Unspeakable Nonsense: Glishing the Unglishable
I was attracted to the book because it discusses many of my favorite mystical theologians: Plotinus, Denys the Areopagite, John the Scot Eriugena (very underrated ninth century Christian mystic), and Meister Eckhart. I’ve only just started it, so at this point I must unsay whether or not I can recommend it for your reading pleasure.
This is ironic. I googled “Michael Sells,” and it turns out that he was involved in the controversy at the University of North Carolina, in which they required incoming students to read the Koran. As a matter of fact, Sells was the one who wrote the text to be used. The problem was, he assembled a bowdlerized version of the Koran, removing all of the naughty bits that might give us the correct, I mean, incorrect, impression of Islam.
I found an interview with Sells, in which he defended his decision by stating that he didn’t want to confuse the students with all those irrelevant parts of the Koran that deal with 8th century Arab politics--you know, dismembering infidels, killing Jews, beating your wife, all that crazy stuff.
Excuse me... I’m no Arab scholar... but... when you say “Arab politics”... why the qualifier, “8th century?” Isn’t that redundant? And those parts you excised from the Koran... might they have anything to do with why the Islamic calendar is running, oh, about 800 years slow?
So in Sells’ case, he “unsaid” some of the most important parts of the Koran--instead of “Mystical Languages of Unsaying,” we get “Mystifying Students With What’s Best Left Unsaid.”
So now it’s hard for me to enjoy the book, even though there are some good parts. I keep thinking about the disingenuous intellectual dishonesty. Stupid cognitive dissonance!
Switching gears now.
They say you can’t prove the existence of Spirit, but that’s not true, any more than you can’t prove the existence of love or beauty. Of course you can, but only to someone who’s inclined to accept the appropriate proof. In my case, once I began achieving a bit of “vertical liftoff” ten or eleven years ago, I began to “discover” things about Spirit. Or at least I thought I was discovering them. Turns out I wasn’t, any more than I discovered Lake Tahoe on vacation just because I had never been there before.
Two things about these “discoveries” were striking. First, I suddenly had the capacity to understand the meaning of spiritual writing in a way that I never had before. Somehow I understood its “within,” or inner significance. Secondly, instead of a process of “learning,” it was more like a process of confirmation. In other words, I would think that I had discovered something by myself, only to discover that others before me had discovered the same thing.
This book, Mystical Languages of Unsaying, is a case in point. It helps me understand exactly what I was attempting to do with language in the prologue and epilogue of my book. In those two parts of the book I attempt to use language to describe what is clearly beyond language--specifically, what is “before” the big bang and what is “after” our separate existence, whether you want to call it ego death, transcendence, union with God, whatever. Language can’t go there, so it must be deployed in a special way so as to not mislead. In short, you have to “unsay” what you want to say.

....

**GIVEN EXERCISE A**. Which lines in the records contain the word "Transcribed"? Select all of them.
The blog post and the records have no connection to each other.

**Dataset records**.
....

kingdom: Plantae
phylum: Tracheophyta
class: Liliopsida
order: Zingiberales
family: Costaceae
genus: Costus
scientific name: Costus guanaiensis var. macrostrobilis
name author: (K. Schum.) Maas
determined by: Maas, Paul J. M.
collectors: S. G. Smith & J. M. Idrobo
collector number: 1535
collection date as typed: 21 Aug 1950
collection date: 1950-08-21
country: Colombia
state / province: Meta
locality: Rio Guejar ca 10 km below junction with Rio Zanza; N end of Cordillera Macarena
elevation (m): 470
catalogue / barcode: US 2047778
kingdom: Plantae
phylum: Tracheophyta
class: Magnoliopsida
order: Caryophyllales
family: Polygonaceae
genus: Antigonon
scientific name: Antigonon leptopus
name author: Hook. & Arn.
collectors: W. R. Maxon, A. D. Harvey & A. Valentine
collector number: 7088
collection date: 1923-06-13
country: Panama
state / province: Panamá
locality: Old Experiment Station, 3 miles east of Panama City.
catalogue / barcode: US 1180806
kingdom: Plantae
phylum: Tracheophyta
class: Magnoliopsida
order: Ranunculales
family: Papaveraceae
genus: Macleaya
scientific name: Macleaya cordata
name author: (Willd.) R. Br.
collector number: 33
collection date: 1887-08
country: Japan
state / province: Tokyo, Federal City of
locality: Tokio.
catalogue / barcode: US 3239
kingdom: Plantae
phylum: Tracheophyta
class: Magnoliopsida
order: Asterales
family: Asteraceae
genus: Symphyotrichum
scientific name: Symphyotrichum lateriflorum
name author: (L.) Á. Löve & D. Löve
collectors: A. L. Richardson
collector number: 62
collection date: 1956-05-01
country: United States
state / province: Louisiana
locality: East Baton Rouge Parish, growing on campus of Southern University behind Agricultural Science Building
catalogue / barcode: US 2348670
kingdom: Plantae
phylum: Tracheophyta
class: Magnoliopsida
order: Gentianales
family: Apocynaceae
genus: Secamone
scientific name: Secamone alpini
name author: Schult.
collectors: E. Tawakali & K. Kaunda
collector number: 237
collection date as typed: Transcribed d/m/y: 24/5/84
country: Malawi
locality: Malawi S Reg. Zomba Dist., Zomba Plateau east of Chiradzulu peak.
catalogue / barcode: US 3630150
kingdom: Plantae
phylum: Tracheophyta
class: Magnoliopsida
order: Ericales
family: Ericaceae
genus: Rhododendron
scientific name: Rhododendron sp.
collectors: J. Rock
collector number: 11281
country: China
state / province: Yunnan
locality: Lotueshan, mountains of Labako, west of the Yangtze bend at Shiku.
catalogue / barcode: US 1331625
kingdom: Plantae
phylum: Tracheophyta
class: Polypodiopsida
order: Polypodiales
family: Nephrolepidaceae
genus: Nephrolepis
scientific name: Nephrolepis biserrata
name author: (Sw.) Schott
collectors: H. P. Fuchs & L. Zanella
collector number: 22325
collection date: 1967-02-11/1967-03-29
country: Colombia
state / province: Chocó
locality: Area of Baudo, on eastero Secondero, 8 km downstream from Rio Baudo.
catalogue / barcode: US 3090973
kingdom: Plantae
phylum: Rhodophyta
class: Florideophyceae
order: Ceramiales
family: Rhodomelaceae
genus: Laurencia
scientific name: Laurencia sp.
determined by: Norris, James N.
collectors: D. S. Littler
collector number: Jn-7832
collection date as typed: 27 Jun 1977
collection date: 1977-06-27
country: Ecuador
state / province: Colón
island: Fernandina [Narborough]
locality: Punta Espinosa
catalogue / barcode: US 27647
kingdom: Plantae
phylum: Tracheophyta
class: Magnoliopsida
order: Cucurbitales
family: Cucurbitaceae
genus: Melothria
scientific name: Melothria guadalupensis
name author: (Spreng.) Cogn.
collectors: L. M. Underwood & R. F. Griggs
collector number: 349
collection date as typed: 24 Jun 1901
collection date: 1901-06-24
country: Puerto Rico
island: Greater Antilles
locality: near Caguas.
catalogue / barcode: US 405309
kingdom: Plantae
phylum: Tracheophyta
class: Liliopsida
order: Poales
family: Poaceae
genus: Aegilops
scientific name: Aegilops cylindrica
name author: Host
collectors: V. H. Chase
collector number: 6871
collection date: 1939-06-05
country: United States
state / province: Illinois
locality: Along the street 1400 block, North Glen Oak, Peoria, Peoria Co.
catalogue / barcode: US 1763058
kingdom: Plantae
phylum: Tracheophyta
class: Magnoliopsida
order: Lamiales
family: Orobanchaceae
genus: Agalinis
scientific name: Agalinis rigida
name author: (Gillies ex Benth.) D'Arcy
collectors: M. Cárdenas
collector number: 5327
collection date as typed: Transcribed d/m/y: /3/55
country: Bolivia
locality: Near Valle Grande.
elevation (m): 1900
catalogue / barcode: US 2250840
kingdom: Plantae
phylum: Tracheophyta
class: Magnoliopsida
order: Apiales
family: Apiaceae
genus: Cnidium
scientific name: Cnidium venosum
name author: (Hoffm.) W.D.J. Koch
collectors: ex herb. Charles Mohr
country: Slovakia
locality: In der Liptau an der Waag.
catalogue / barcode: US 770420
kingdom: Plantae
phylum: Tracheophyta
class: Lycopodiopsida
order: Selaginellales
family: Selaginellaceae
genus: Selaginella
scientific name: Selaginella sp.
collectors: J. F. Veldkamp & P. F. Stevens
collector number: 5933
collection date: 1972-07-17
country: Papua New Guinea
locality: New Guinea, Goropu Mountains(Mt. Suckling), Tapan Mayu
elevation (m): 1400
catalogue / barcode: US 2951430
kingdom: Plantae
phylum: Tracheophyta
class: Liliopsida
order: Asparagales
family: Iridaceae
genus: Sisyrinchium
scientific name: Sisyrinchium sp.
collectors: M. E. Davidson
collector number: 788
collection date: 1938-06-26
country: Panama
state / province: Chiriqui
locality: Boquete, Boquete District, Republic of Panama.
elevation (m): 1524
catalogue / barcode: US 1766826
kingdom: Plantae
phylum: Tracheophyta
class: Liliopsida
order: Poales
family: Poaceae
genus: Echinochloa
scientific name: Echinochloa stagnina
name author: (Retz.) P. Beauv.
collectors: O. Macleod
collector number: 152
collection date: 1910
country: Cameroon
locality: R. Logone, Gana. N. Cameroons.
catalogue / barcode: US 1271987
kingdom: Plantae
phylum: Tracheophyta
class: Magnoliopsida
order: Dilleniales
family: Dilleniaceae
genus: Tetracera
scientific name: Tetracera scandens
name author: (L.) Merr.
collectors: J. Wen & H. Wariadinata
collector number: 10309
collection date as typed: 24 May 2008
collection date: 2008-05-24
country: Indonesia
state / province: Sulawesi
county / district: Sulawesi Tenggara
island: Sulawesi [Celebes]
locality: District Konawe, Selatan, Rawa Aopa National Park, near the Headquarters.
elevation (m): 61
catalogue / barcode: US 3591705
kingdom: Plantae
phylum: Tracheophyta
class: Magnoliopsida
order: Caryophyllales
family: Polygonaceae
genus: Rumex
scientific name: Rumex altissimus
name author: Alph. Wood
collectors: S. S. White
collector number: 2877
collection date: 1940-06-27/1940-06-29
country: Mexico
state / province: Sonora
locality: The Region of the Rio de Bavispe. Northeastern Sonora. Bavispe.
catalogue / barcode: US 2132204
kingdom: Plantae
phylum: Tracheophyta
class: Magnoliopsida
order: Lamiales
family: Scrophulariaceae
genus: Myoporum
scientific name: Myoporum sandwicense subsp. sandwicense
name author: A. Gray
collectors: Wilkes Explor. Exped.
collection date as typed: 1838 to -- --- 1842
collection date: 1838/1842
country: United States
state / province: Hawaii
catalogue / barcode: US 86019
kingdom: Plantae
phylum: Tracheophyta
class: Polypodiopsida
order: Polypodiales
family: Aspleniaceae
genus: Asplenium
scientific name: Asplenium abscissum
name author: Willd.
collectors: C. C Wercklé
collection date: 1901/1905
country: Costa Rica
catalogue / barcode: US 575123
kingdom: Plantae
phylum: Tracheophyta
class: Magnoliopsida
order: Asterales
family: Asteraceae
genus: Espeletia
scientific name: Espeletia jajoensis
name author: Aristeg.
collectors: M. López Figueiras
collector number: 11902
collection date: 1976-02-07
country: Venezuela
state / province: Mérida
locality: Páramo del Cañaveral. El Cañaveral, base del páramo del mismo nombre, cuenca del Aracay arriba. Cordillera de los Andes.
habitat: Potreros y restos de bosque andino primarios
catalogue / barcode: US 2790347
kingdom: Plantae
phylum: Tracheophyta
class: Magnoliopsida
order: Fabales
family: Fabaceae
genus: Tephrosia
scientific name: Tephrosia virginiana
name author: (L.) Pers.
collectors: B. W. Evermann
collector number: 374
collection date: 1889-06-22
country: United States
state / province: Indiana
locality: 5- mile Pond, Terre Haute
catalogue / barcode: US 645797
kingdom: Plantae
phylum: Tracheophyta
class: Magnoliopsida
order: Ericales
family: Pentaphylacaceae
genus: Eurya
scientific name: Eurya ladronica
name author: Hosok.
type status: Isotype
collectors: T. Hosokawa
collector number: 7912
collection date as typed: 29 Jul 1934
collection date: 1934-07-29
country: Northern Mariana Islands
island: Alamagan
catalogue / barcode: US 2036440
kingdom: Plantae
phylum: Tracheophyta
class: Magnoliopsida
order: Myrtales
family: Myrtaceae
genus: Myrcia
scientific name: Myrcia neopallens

....

**GIVEN EXERCISE B**. Set down the blog post's passage from "Excuse me... I’m" to "800 years slow?", word for word.

**FULL OUTPUT A**.
collection date as typed: Transcribed d/m/y: 24/5/84
collection date as typed: Transcribed d/m/y: /3/55

**FULL OUTPUT B**.
Excuse me... I’m no Arab scholar... but... when you say “Arab politics”... why the qualifier, “8th century?” Isn’t that redundant? And those parts you excised from the Koran... might they have anything to do with why the Islamic calendar is running, oh, about 800 years slow?